To do – Every entry is to be reproduced word for word, but the images are not.

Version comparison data
---+---
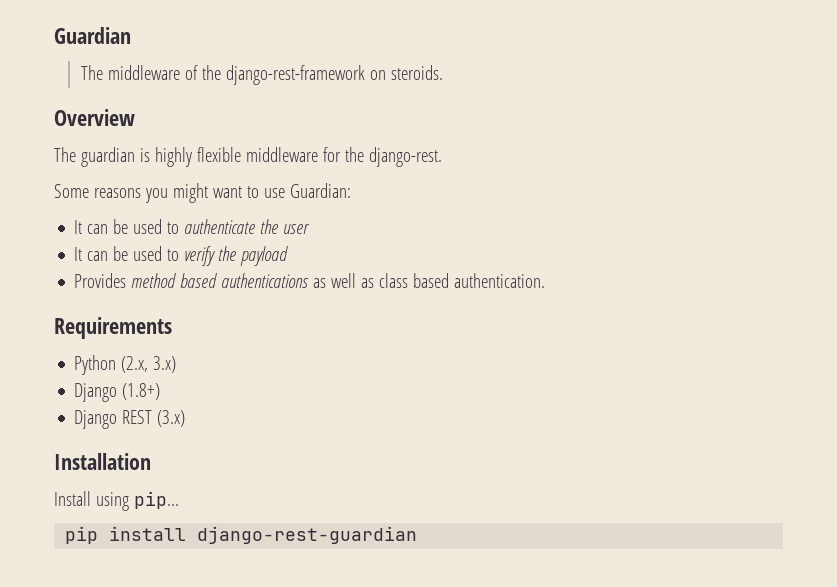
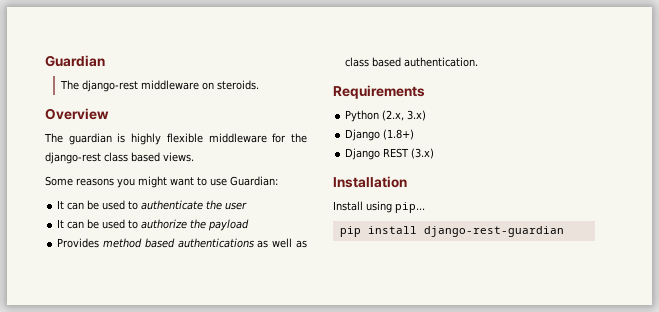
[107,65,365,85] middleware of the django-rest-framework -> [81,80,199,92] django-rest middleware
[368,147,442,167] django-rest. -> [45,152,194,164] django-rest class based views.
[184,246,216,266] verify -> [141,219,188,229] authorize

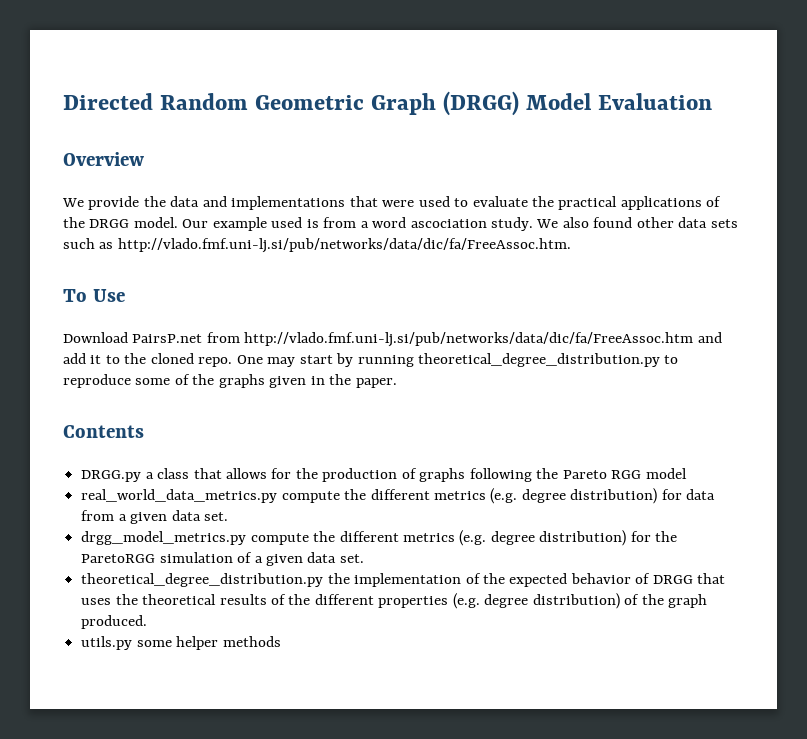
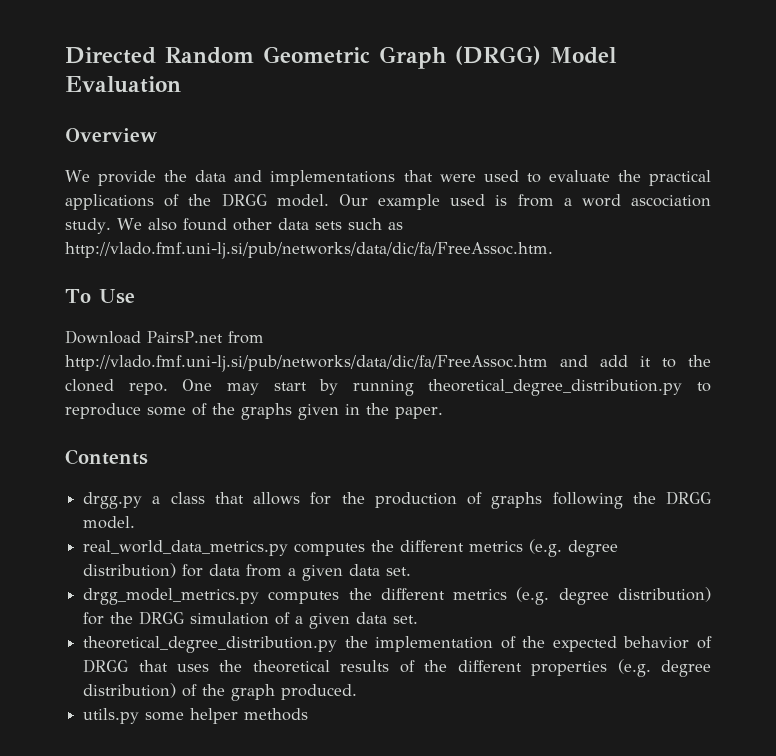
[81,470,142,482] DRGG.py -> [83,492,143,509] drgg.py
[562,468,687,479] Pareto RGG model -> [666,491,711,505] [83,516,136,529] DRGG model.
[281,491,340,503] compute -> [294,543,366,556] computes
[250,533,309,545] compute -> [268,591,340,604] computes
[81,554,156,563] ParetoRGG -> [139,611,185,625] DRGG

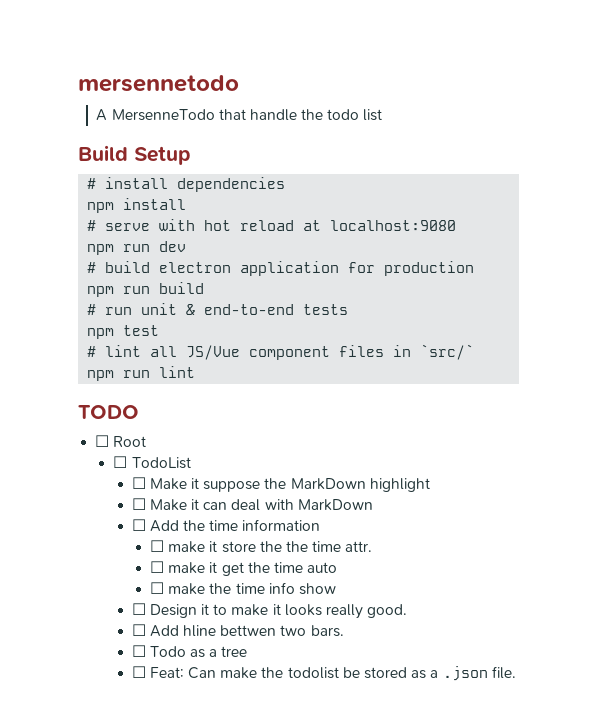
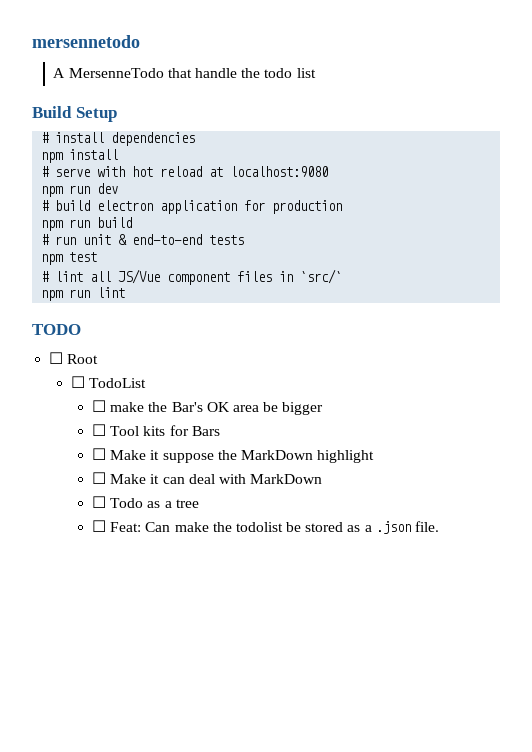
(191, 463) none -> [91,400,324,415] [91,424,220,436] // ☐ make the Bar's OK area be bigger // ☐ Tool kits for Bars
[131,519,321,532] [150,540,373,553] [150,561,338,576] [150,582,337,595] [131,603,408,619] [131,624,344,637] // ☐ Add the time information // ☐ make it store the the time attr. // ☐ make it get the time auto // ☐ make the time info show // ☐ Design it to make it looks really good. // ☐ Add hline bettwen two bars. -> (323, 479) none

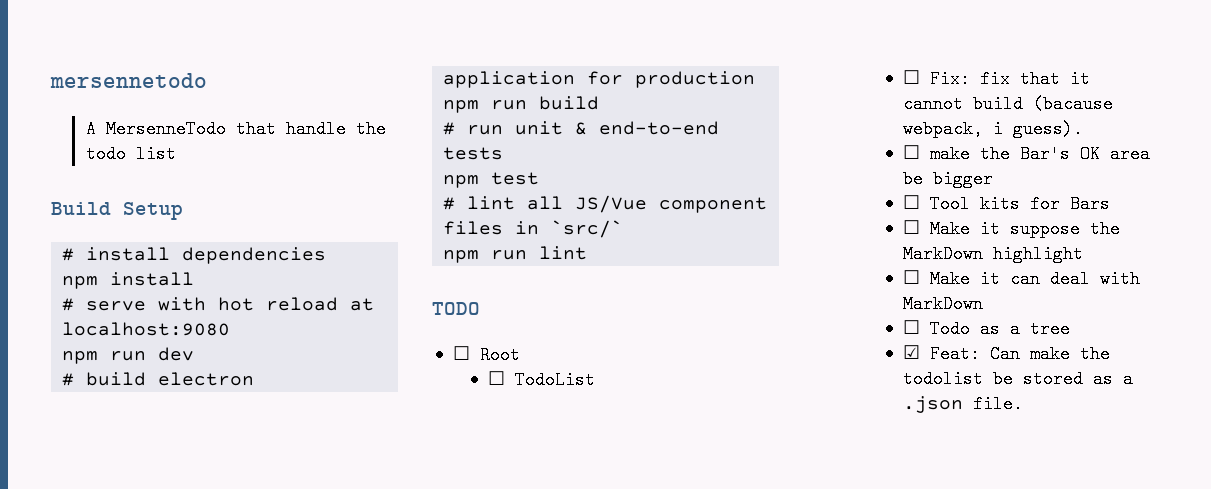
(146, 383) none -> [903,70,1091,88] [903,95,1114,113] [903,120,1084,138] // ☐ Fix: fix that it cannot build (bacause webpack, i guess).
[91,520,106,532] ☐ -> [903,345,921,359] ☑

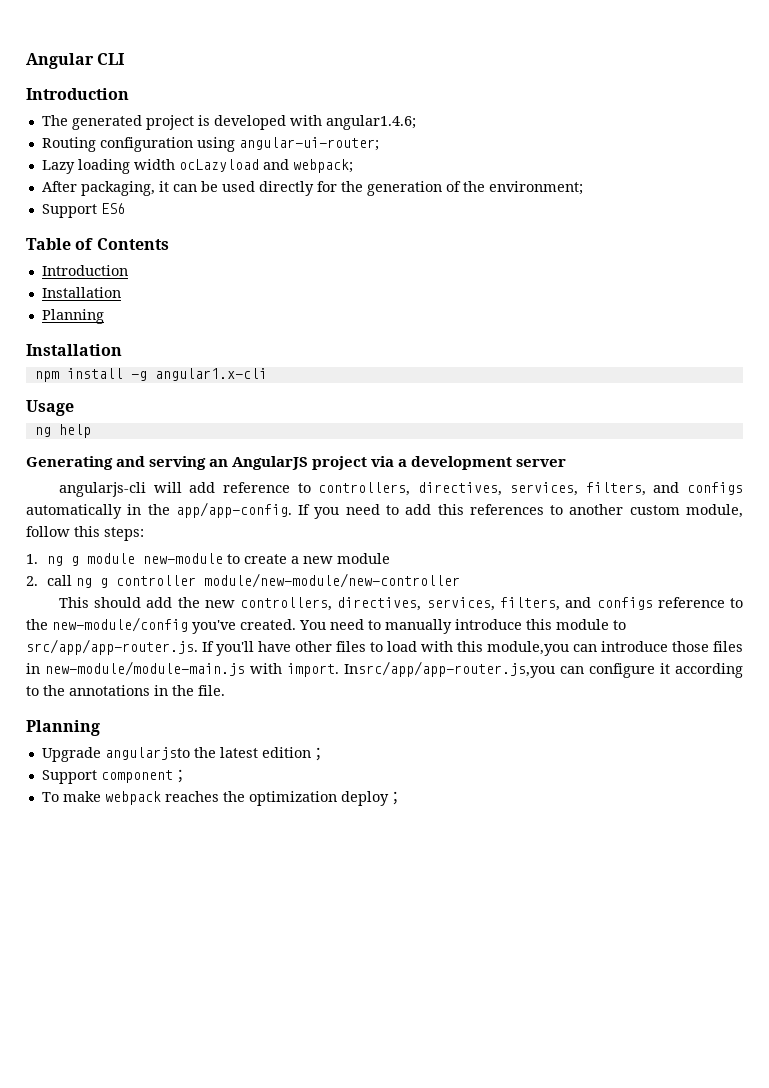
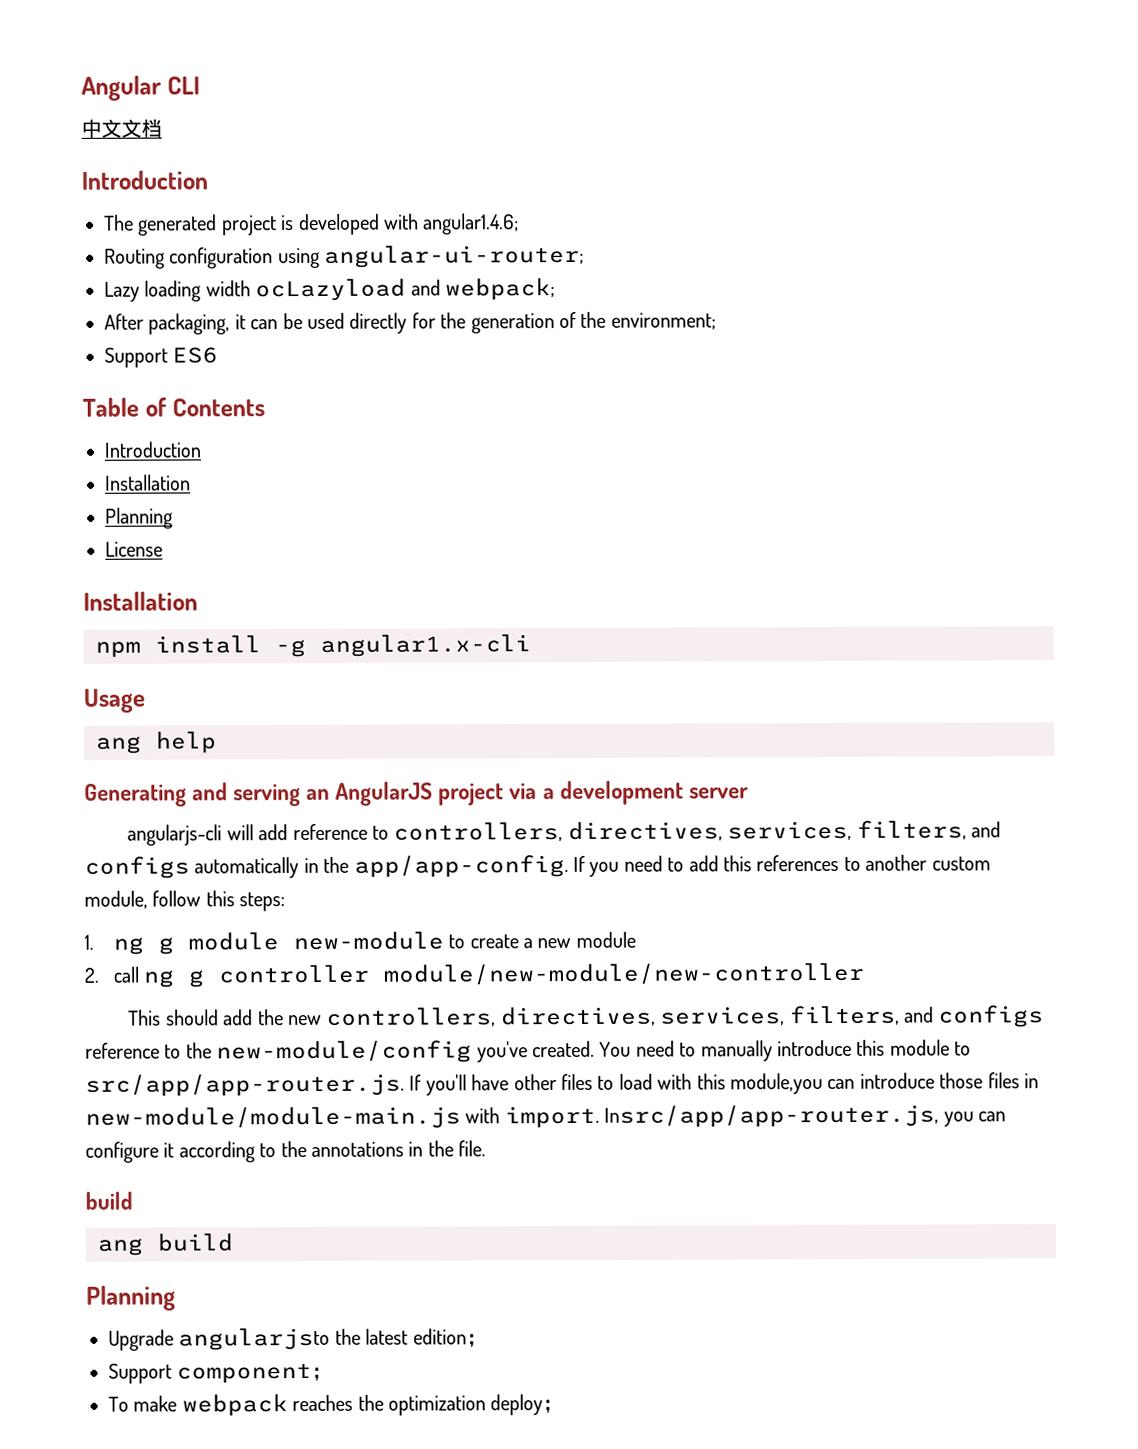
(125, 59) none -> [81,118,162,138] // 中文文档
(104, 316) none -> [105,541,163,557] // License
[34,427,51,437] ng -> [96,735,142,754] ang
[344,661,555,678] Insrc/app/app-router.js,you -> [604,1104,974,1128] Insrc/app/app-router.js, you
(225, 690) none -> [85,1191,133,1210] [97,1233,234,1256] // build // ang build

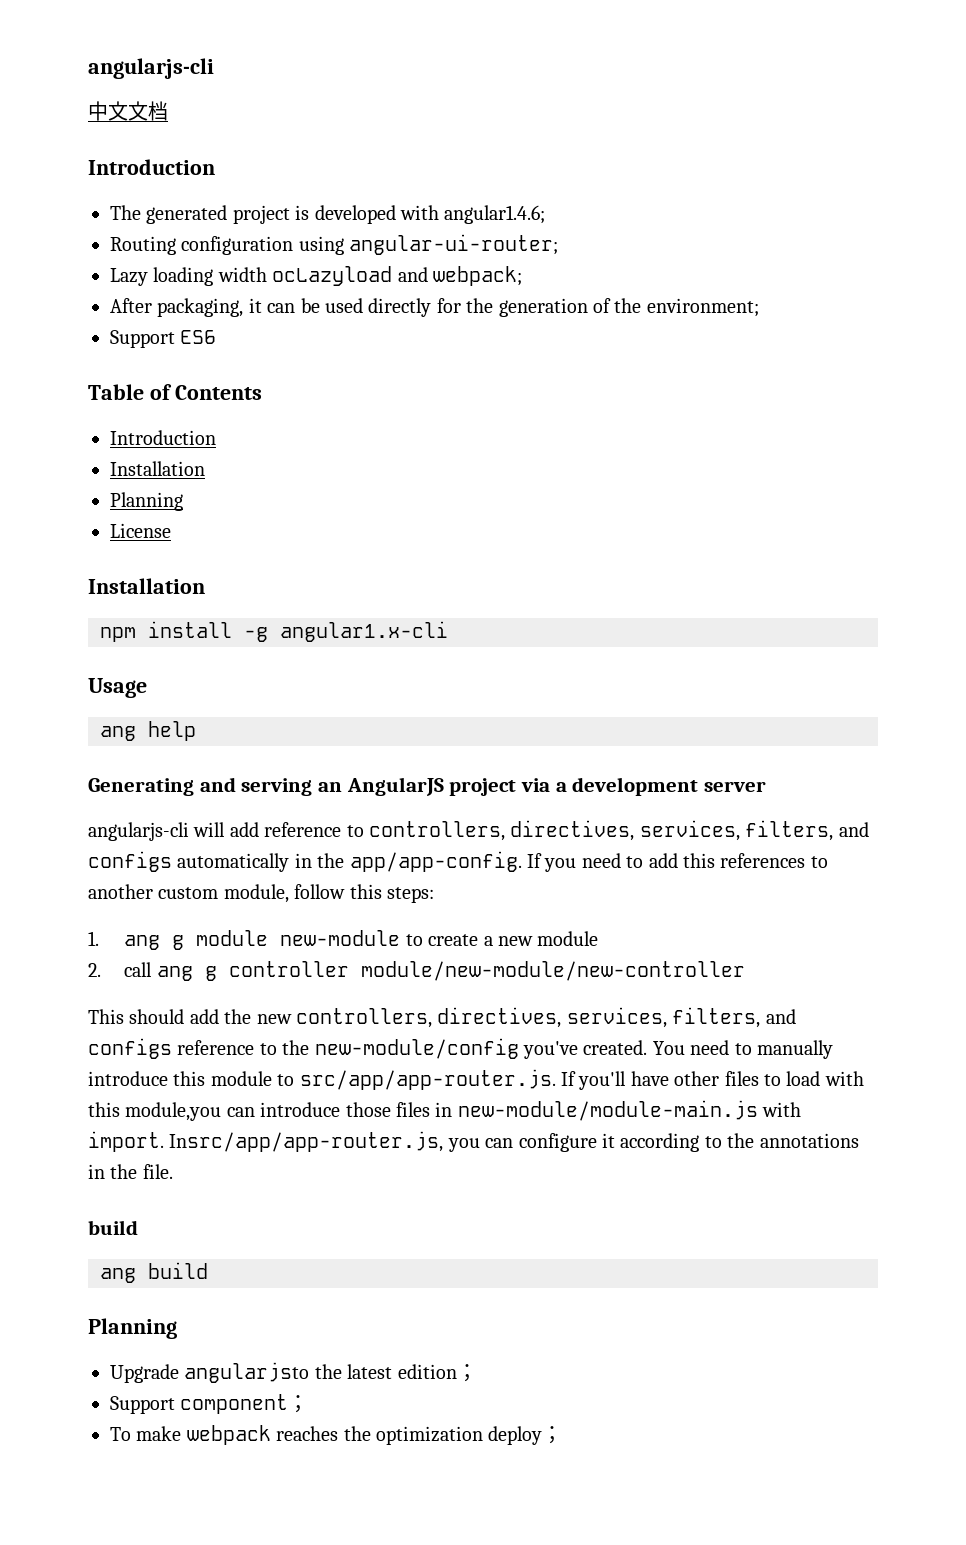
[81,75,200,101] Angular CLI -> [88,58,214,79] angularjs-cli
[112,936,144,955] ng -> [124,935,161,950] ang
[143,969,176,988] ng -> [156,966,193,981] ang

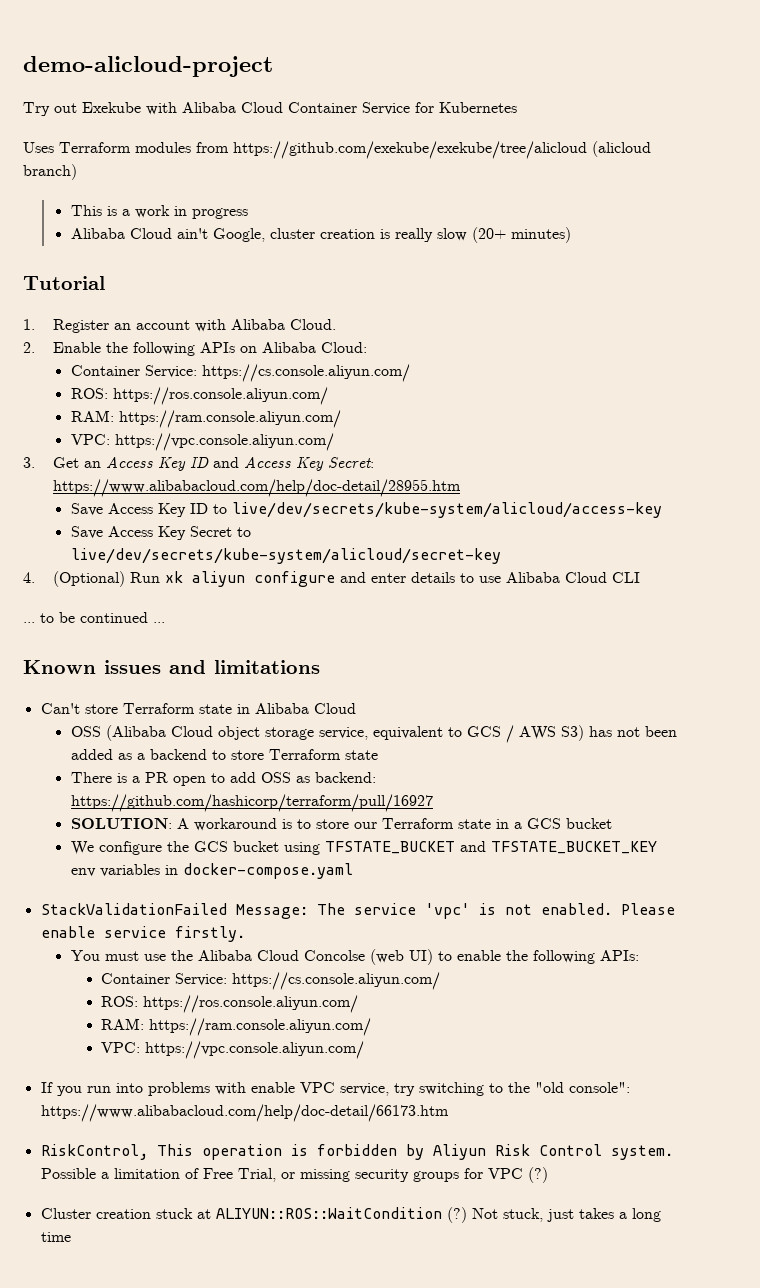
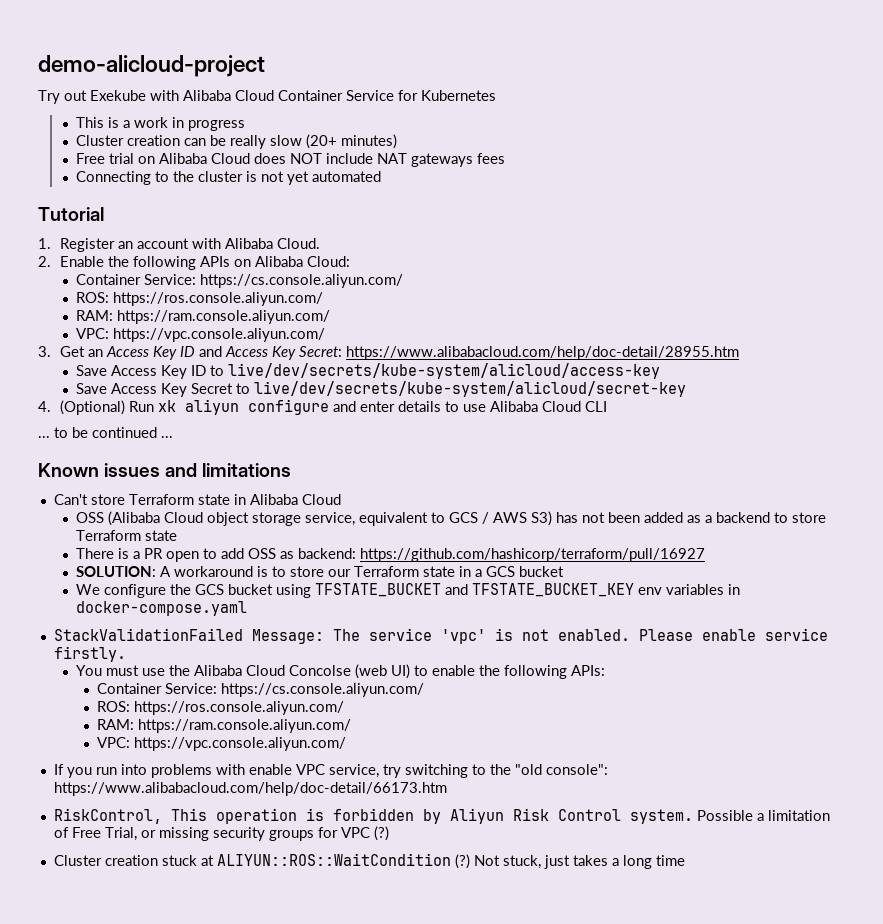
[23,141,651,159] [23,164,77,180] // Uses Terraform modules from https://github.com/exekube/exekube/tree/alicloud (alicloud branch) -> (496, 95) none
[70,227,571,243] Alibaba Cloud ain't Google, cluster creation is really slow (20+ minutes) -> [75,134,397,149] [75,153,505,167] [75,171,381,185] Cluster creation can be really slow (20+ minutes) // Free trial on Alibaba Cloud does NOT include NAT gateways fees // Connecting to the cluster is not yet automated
---+---
The answer –
[107,65,365,85] middleware of the django-rest-framework -> [81,80,199,92] django-rest middleware
[368,147,442,167] django-rest. -> [45,152,194,164] django-rest class based views.
[184,246,216,266] verify -> [141,219,188,229] authorize

[81,470,142,482] DRGG.py -> [83,492,143,509] drgg.py
[562,468,687,479] Pareto RGG model -> [666,491,711,505] [83,516,136,529] DRGG model.
[281,491,340,503] compute -> [294,543,366,556] computes
[250,533,309,545] compute -> [268,591,340,604] computes
[81,554,156,563] ParetoRGG -> [139,611,185,625] DRGG

(191, 463) none -> [91,400,324,415] [91,424,220,436] // ☐ make the Bar's OK area be bigger // ☐ Tool kits for Bars
[131,519,321,532] [150,540,373,553] [150,561,338,576] [150,582,337,595] [131,603,408,619] [131,624,344,637] // ☐ Add the time information // ☐ make it store the the time attr. // ☐ make it get the time auto // ☐ make the time info show // ☐ Design it to make it looks really good. // ☐ Add hline bettwen two bars. -> (323, 479) none

(146, 383) none -> [903,70,1091,88] [903,95,1114,113] [903,120,1084,138] // ☐ Fix: fix that it cannot build (bacause webpack, i guess).
[91,520,106,532] ☐ -> [903,345,921,359] ☑

(125, 59) none -> [81,118,162,138] // 中文文档
(104, 316) none -> [105,541,163,557] // License
[34,427,51,437] ng -> [96,735,142,754] ang
[344,661,555,678] Insrc/app/app-router.js,you -> [604,1104,974,1128] Insrc/app/app-router.js, you
(225, 690) none -> [85,1191,133,1210] [97,1233,234,1256] // build // ang build

[81,75,200,101] Angular CLI -> [88,58,214,79] angularjs-cli
[112,936,144,955] ng -> [124,935,161,950] ang
[143,969,176,988] ng -> [156,966,193,981] ang

[23,141,651,159] [23,164,77,180] // Uses Terraform modules from https://github.com/exekube/exekube/tree/alicloud (alicloud branch) -> (496, 95) none
[70,227,571,243] Alibaba Cloud ain't Google, cluster creation is really slow (20+ minutes) -> [75,134,397,149] [75,153,505,167] [75,171,381,185] Cluster creation can be really slow (20+ minutes) // Free trial on Alibaba Cloud does NOT include NAT gateways fees // Connecting to the cluster is not yet automated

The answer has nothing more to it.